Собрали итальянских режиссеров. Всех спрашивали: что вы делаете для молодых кинематогрофистов? Рози сказал, что он читает для них лекции.  Ольми - что берет к себе на практику. А Ризи сказал:  «Я для них старею и, в конце концов, умру». Тоже ведь немалое дело — освободить им место.

 

    Прочитала эссе Натальи Кончаловской  «Жажда жизни». Не поверите. На глазах были слезы.Вот такова сила искусства.
    Жаль старые яблони. Так и человек: перед смертью вздохнет, соберёт последние силы, как будто пытаясь дать знать, что ещё хочет жить - да и даст дорогу молодым...


     Воспоминание о яблоках, это воспоминание о детстве. Где есть тёплый летний ливень, яблоки россыпью под деревьями.  И этот незабываемый запах яблок и дождя.

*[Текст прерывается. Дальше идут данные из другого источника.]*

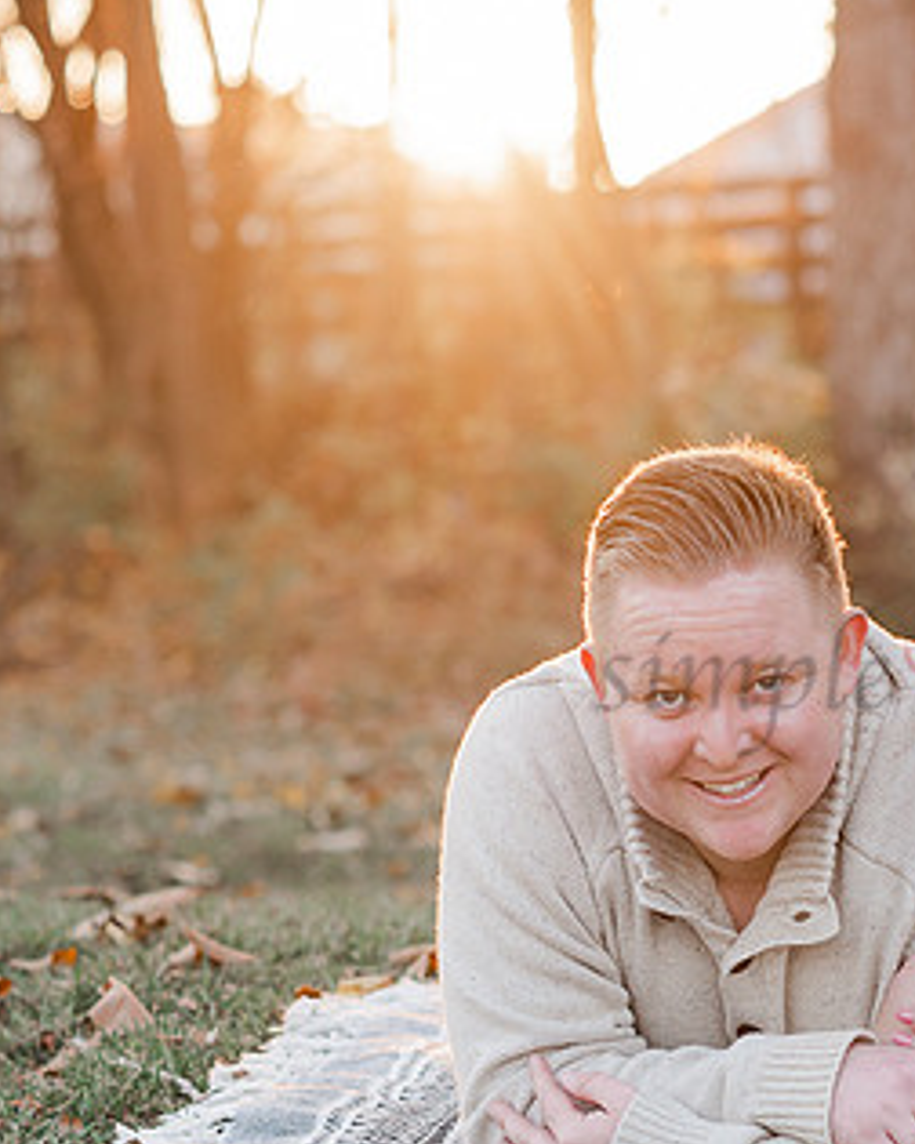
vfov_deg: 10.9
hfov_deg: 8.7
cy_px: 670
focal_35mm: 177
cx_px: 877
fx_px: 5992
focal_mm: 85
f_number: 3.5
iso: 400
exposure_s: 1/320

     И немного грустно, что на дворе почти что осень...

PS!!! Текст прилагаю:

«Их было пятнадцать в нашем саду, и все они были взрослые, раскидистые.
По весне нарядно цвели в гудении пчел и мерцали в ночи белой, воздушной неподвижностью. Все приносили плоды, но только четыре из них давали сортовые яблоки, а одиннадцать заваливали нашу террасу кислой и горькой мелочью. Сажал их прежний хозяин дачи, и неизвестно зачем. Но ухода они требовали все. Мы их тщательно обрезали, унавоживали, взрыхляли, поливали в жаркие дни, а осенью не знали, как избавиться от непригодного урожая.

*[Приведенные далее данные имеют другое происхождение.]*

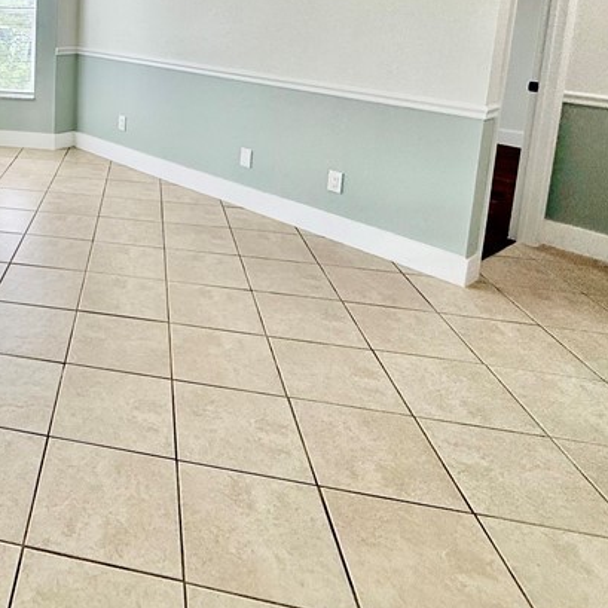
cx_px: 18
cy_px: 76
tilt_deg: -7.6
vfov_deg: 47.8
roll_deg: -2.2
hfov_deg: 45.4
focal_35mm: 31
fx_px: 616
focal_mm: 2.22
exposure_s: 1/359
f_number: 2.2
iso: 50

И тогда мы решили срубить их и посадить вместо них сортовой молодняк — антоновку, ранет, белый налив. Рубили осенью. В утреннем заморозке топор звонко расщеплял беленые стволы, и яблони, шурша побуревшей листвой, рушились на землю. Мы сложили их в дальний угол двора, чтобы потом распилить на дрова.
Весной мы привезли сортовых трехлеток и восстановили весь наш оголенный сад. Нет ничего трогательней и красивее молодого деревца, робко развернувшего первый и единственный розоватый цветок! Жизнь шла вперед, и мы все забыли о старых яблонях, черных, с остатками побелки, сваленных у забора.

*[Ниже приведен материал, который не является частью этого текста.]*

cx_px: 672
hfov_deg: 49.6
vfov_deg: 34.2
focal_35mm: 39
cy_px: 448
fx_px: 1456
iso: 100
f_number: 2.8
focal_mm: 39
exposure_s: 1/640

Только однажды утром с верхней терраски я увидела, что голые черные ветви словно бы покрылись снежными хлопьями. Это было чудо! Лежа возле забора, мои бедные дикие яблони, одержимые жаждой жить, вдруг зацвели, протягивая к небу свои ветки — к весеннему дождичку, к солнцу. Цветки были робкие, чуть сероватого оттенка. Но они были дороги моему сердцу, и, чувствуя себя глубоко виноватой перед калеками, сваленными у забора, я принялась срезать зацветшие ветви.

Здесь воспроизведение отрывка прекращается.